A method for estimating the turbulent kinetic energy dissipation rate from a vertically pointing Doppler lidar, and independent evaluation from balloon-borne in situ measurements

A method of estimating dissipation rates from a vertically pointing Doppler lidar with high temporal and spatial resolution has been evaluated by comparison with independent measurements derived from a balloon-borne sonic anemometer. This method utilizes the variance of the mean Doppler velocity from a number of sequential samples and requires an estimate of the horizontal wind speed. The noise contribution to the variance can be estimated from the observed signal-to-noise ratio and removed where appropriate. The relative size of the noise variance to the observed variance provides a measure of the confidence in the retrieval. Comparison with in situ dissipation rates derived from the balloon-borne sonic anemometer reveal that this particular Doppler lidar is capable of retrieving dissipation rates over a range of at least three orders of magnitude. This method is most suitable for retrieval of dissipation rates within the convective well-mixed boundary layer where the scales of motion that the Doppler lidar probes remain well within the inertial subrange. Caution must be applied when estimating dissipation rates in more quiescent conditions. For the particular Doppler lidar described here, the selection of suitably short integration times will permit this method to be applicable in such situations but at the expense of accuracy in the Doppler velocity estimates. The two case studies presented here suggest that, with profiles every 4 s, reliable estimates of ϵ can be derived to within at least an order of magnitude throughout almost all of the lowest 2 km and, in the convective boundary layer, to within 50%. Increasing the integration time for individual profiles to 30 s can improve the accuracy substantially but potentially confines retrievals to within the convective boundary layer. Therefore, optimization of certain instrument parameters may be required for specific implementations.

Wind observations above an urban river using a new lidar technique, scintillometry and anemometry

Flow along rivers, an integral part of many cities, might provide a key mechanism for ventilation – which is important for air quality and heat stress. Since the flow varies in space and time around rivers, there is limited utility in point measurements. Ground-based remote sensing offers the opportunity to study 3D flow in locations which are hard to observe. For three months in the winter and spring of 2011, the atmospheric flow above the River Thames in central London was observed using a scanning Doppler lidar, a dual-beam scintillometer and sonic anemometry. First, an inter-comparison showed that lidar-derived mean wind-speed estimates compare almost as well to sonic anemometers (root-mean-square error (rmse) 0.65–0.68 m s–1) as comparisons between sonic anemometers (0.35–0.73 m s–1).
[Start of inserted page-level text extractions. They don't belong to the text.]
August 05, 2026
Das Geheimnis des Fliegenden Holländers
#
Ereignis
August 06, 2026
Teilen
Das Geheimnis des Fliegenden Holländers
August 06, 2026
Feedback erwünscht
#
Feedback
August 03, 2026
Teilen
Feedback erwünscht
Second, the lidar duo-beam scanning strategy provided horizontal transects of wind vectors comparison with scintillometer rmse 1.12–1.63 m s–1) which revealed mean and turbulent flow across the river and surrounds; in particular: chanelling flow along the river and turbulence changes consistent with the roughness changes between built to river environments. The results have important consequences for air quality and dispersion around urban rivers, especially given that many cities have high traffic rates on bankside roads.